On dit souvent que la parole est d’argent et que le silence est d’or, une vérité pas toujours vraie surtout quand, à côté se jouent des sommes colossales. Le festival de Cannes 2012 vit ses dernières heures, le strass et les paillettes vont bientôt plier bagages et la vie habituelle va reprendre son doux cheminement. Les grosses affiches se présentent progressivement et les "stars" mondiales foulent le tapis rouge.

La joie et la bonne humeur vont de paire avec le business et le marché du cinéma, les distributeurs sont là pour dénicher la perle rare, la pellicule qui pourrait leur faire gagner des millions d’euros. Une intruse a semé les vents de la polémique, une information comme quoi certains journalistes devaient débourser des milliers d’euros pour pouvoir faire leur métier d’intervieweur. Une société canadienne de distribution, assurant la venue des acteurs à Cannes, a senti le bon filon pour augmenter ses revenus durant le festival.

Alliance, pour la nommer, a établi une grille de tarifs fluctuant selon les médias et le type d’entrevue. Pour 1500 euros, les journalistes peuvent avoir 4 interviews télévisuelles en tête à tête, pour 750 euros, une interview écrite en groupe, on partage les frais, c’est mieux et pour 1000 euros, une interview écrite en tête à tête.
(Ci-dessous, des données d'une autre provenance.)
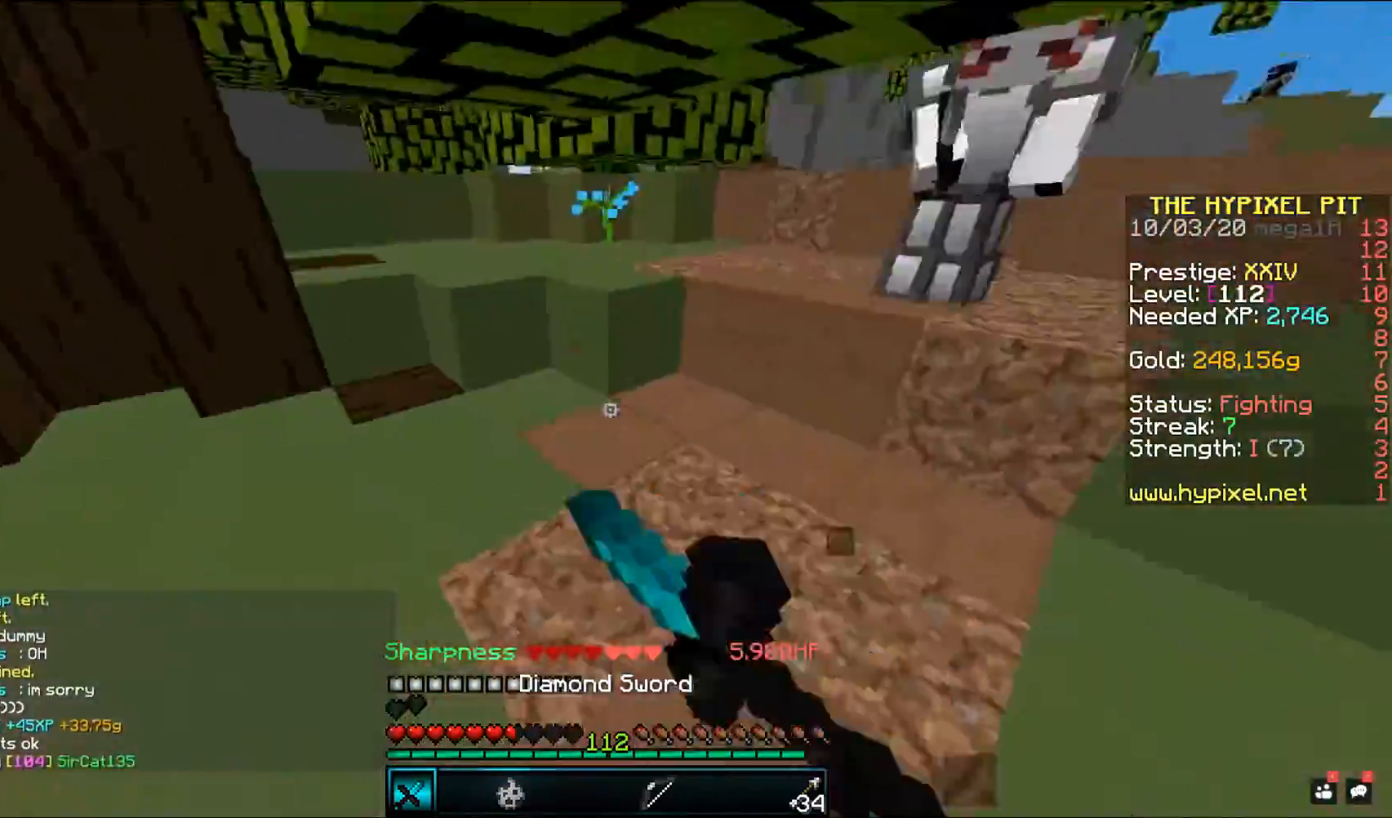
{"keys": ["w"], "mouse": ["left"], "events": [[17, "w", "up"], [283, "w", "down"], [500, "a", "up"]]}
Une première pour ce festival, on espère également une dernière. Ces prix abusifs sont justifiés, par le groupe Alliance, par le fait qu’organiser ce genre de déplacement engendre d’énormes frais.

Il faut payer l’avion, les stars ne voyagent pas en charter, les réservations d’hôtel, les soins quotidiens, les maquilleurs, les traiteurs, les sorties en discothèques, les déplacements locaux dans des voitures de luxe, le café, etc. Des balivernes, le café est gratuit pour le gotha du cinéma, par contre, pour le quidam, il coûte plus de 2€ ! De plus, les stars sont souvent invités aux soirées privées où ils reçoivent des packs remplis de cadeaux.

En guise de protestation, les journalistes canadiens, également ceux soumis à ces mêmes règles, ont boycotté les séances d’interview. Un geste courageux mais utile, car jouer à ce jeu, c’est favoriser la mercantilisation du journalisme, permettre aux journaux riches de survivre et aux moins fortunés de mourir.

 

L’acteur par qui ce scandale est arrivé est Brad Pitt. Il est arrivé sur la Croisette de façon messianique, les cheveux longs, la barbe de 3 jours, il ne manquait plus que l’aube blanche et son bâton de berger plutôt que le smoking grande classe et le Iphone à la main. Il est venu présenter le film d’ Andrew Dominik, en compétition,Killing them softly, dans lequel il incarne un tueur à gage sans scrupule. Des gages, il en était question quand les journalistes voulaient recueillir des bribes d’informations sur les sentiments de l’équipe du film et de la vedette concernant leur séjour cannois. 2500 euros, les 20 minutes, ça fait cher l’heure !

Je dois avouer, en tant qu’amateur de cinéma et portant un grande admiration à Brad Pitt, j’ai été déçu. Il incarnait jusque là, la célébrité engagée pour les causes humanitaires, adoptant des enfants pauvres avec sa femme Angelina Jolie, grande absente des festivités, un comédien de talent sachant mettre sa popularité à contribution, fortuné mais jamais trop bling-bling. Dans ma grande déception, quelque peu naïve, je l’avoue, j’ai été soulagé de voir qu’il avait suspendu toutes ses interviews afin d’éviter que les journalistes aient à débourser de l’argent pour cela. Grande classe malgré tout, tout comme son costume.